» **REQUEST 1**: Repeat word for word the part of the passage on negotiations with the Taliban that lies between "It was not until" and "they were overruled).", inclusive.
» **REQUEST 2**: According to the passage on negotiations with the Taliban, what did the U.S. and the Taliban agree to in 2013-14?
» **REQUEST 3**: Decide whether each statement agrees with the passage on negotiations with the Taliban. Answer yes or no, quoting the deciding words. (a) The White House stalled Richard Holbrooke's mediation campaign. (b) The Afghan Government canceled a spring 2016 meeting. (c) The Taliban regarded the United States as its real foe.

A major complication has been that Pakistan — simultaneously the Taliban’s major military supporter and the principal base for the U.S. military campaign — has sometimes opposed negotiations or tried to manipulate the autonomy-seeking Taliban. The United States has not been sufficiently forceful in advocating for a mediated solution. In early 2009, the Taliban signaled the incoming Obama administration that it was interested in talking with the United States — which it considered its real foe — about a settlement. The late Richard Holbrooke, the U.S. Special Representative for Afghanistan and Pakistan, aspired to replicate his successful mediation in Bosnia by bringing together the combatants and involving Pakistan, Iran, India and Saudi Arabia. However, his campaign was stalled by the White House, which focused on a military surge and worried about domestic political reaction to any appearance of “softness.”
It was not until 2013-14 that the U.S. and the Taliban agreed to the establishment of a Taliban office in Qatar and a prisoner exchange. But since then there have been only a misfired Pakistan-Afghan Government-Taliban meeting in 2015 and two Afghan Government-Taliban meetings in September – October 2016.(A spring 2016 meeting had been canceled by the Taliban after its leader was killed in Pakistan by a U.S. drone strike. Some U.S. officials wanted to spare him because he had authorized preliminary talks, but they were overruled).

Saved entries
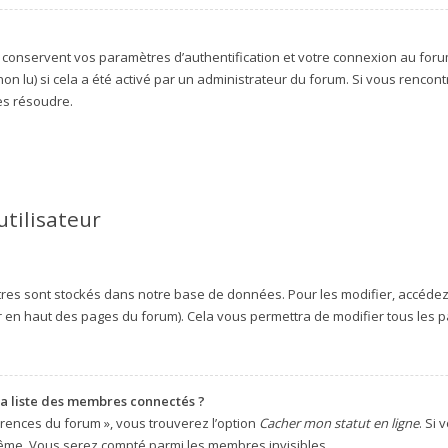
conservent vos paramètres d’authentification et votre connexion au forum. 
non lu) si cela a été activé par un administrateur du forum. Si vous renc
es résoudre.
utilisateur
res sont stockés dans notre base de données. Pour les modifier, accéde
eur en haut des pages du forum). Cela vous permettra de modifier tous les
 liste des membres connectés ?
érences du forum », vous trouverez l’option
Cacher mon statut en ligne
. Si
même. Vous serez compté parmi les membres invisibles.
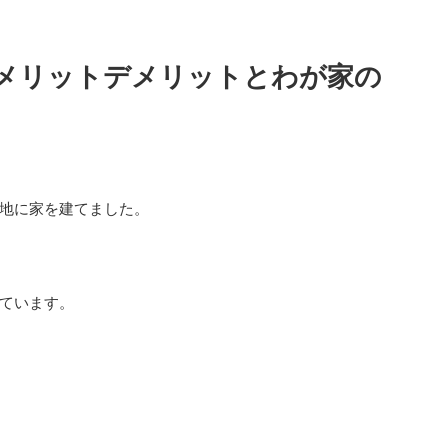
メリットデメリットとわが家の
地に家を建てました。
ています。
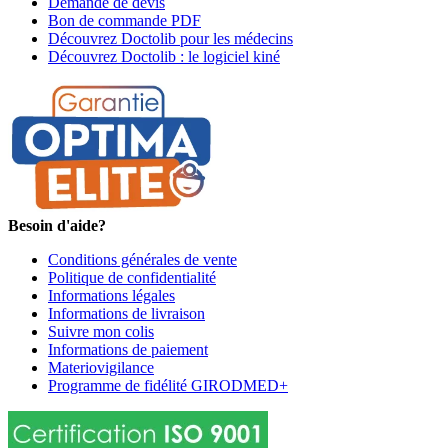
Demande de devis
Bon de commande PDF
Découvrez Doctolib pour les médecins
Découvrez Doctolib : le logiciel kiné
Besoin d'aide?
Conditions générales de vente
Politique de confidentialité
Informations légales
Informations de livraison
Suivre mon colis
Informations de paiement
Materiovigilance
Programme de fidélité GIRODMED+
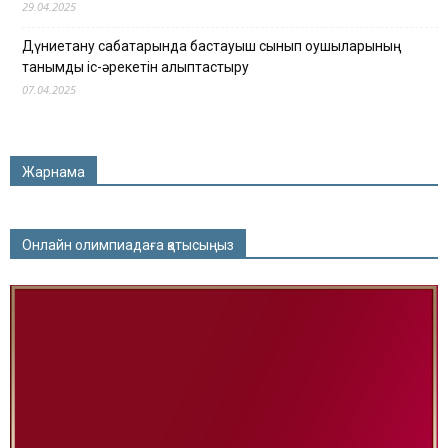
29.04.2025
Дүниетану сабақтарында бастауыш сынып оқушыларының
танымдық іс-әрекетін қалыптастыру
07.04.2025
Жарнама
Онлайн олимпиадаға қатысыңыз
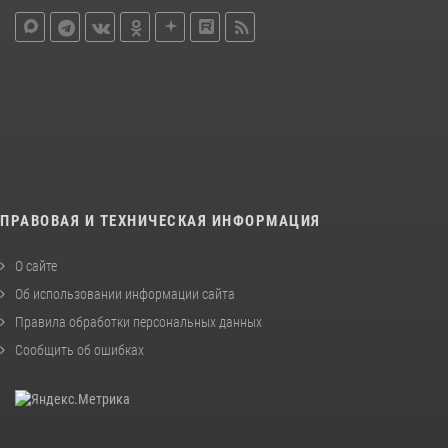
ПРАВОВАЯ И ТЕХНИЧЕСКАЯ ИНФОРМАЦИЯ
О сайте
Об использовании информации сайта
Правила обработки персональных данных
Сообщить об ошибках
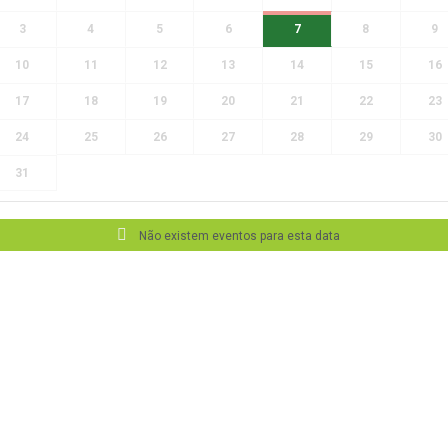
3
4
5
6
7
8
9
10
11
12
13
14
15
16
17
18
19
20
21
22
23
24
25
26
27
28
29
30
31
Não existem eventos para esta data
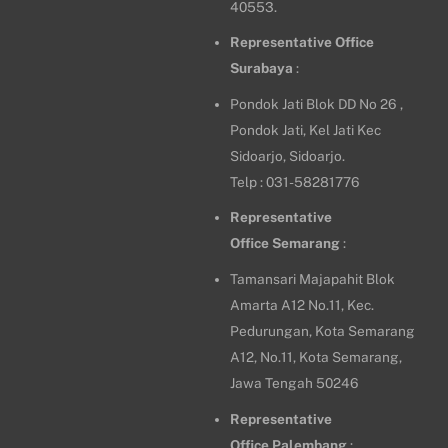
40553.
Representative Office
Surabaya
:
Pondok Jati Blok DD No 26 ,
Pondok Jati, Kel Jati Kec
Sidoarjo, Sidoarjo.
Telp : 031-58281776
Representative
Office
Semarang
:
Tamansari Majapahit Blok
Amarta A12 No.11, Kec.
Pedurungan, Kota Semarang
A12, No.11, Kota Semarang,
Jawa Tengah 50246
Representative
Office
Palembang
:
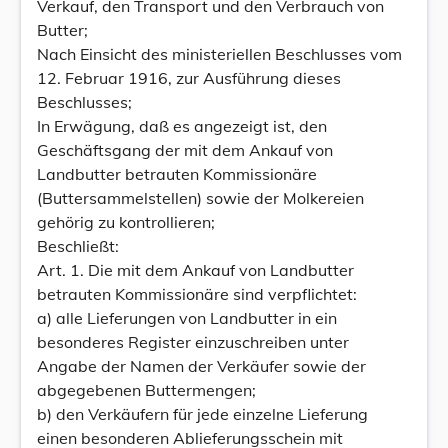
Verkauf, den Transport und den Verbrauch von
Butter;
Nach Einsicht des ministeriellen Beschlusses vom
12. Februar 1916, zur Ausführung dieses
Beschlusses;
In Erwägung, daß es angezeigt ist, den
Geschäftsgang der mit dem Ankauf von
Landbutter betrauten Kommissionäre
(Buttersammelstellen) sowie der Molkereien
gehörig zu kontrollieren;
Beschließt:
Art. 1. Die mit dem Ankauf von Landbutter
betrauten Kommissionäre sind verpflichtet:
a) alle Lieferungen von Landbutter in ein
besonderes Register einzuschreiben unter
Angabe der Namen der Verkäufer sowie der
abgegebenen Buttermengen;
b) den Verkäufern für jede einzelne Lieferung
einen besonderen Ablieferungsschein mit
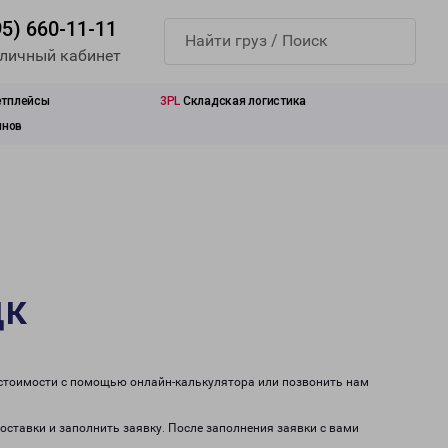
95) 660-11-11
 личный кабинет
етплейсы
3PL
Складская логистика
инов
цк
 стоимости с помощью онлайн-калькулятора или позвонить нам
доставки и заполнить заявку. После заполнения заявки с вами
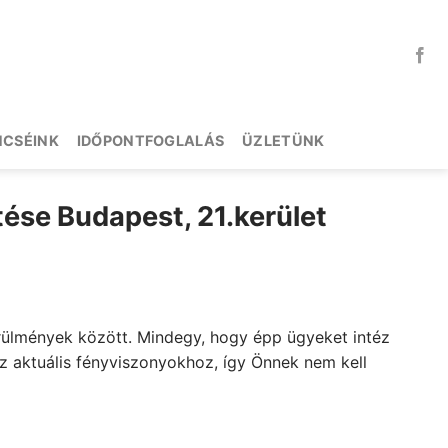
NCSÉINK
IDŐPONTFOGLALÁS
ÜZLETÜNK
tése Budapest, 21.kerület
örülmények között. Mindegy, hogy épp ügyeket intéz
z aktuális fényviszonyokhoz, így Önnek nem kell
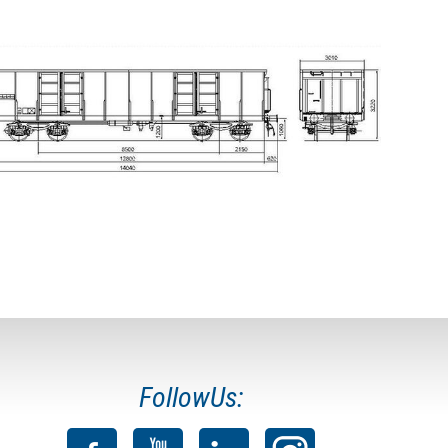
FollowUs:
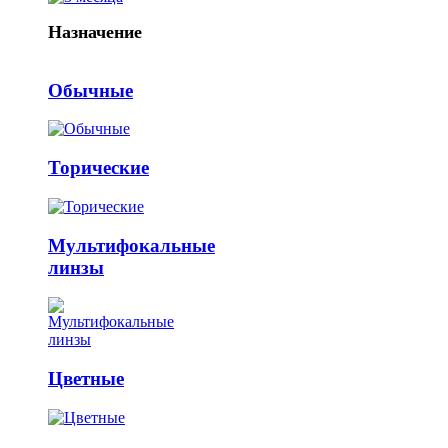
Назначение
Обычные
Торические
Мультифокальные
линзы
Цветные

» **WRITTEN ANSWER 1**:
It was not until 2013-14 that the U.S. and the Taliban agreed to the establishment of a Taliban office in Qatar and a prisoner exchange. But since then there have been only a misfired Pakistan-Afghan Government-Taliban meeting in 2015 and two Afghan Government-Taliban meetings in September – October 2016.(A spring 2016 meeting had been canceled by the Taliban after its leader was killed in Pakistan by a U.S. drone strike. Some U.S. officials wanted to spare him because he had authorized preliminary talks, but they were overruled).

» **WRITTEN ANSWER 2**: They agreed to the establishment of a Taliban office in Qatar and a prisoner exchange.

» **WRITTEN ANSWER 3**:
(a) Yes: "his campaign was stalled by the White House"
(b) No: "A spring 2016 meeting had been canceled by the Taliban"
(c) Yes: "which it considered its real foe"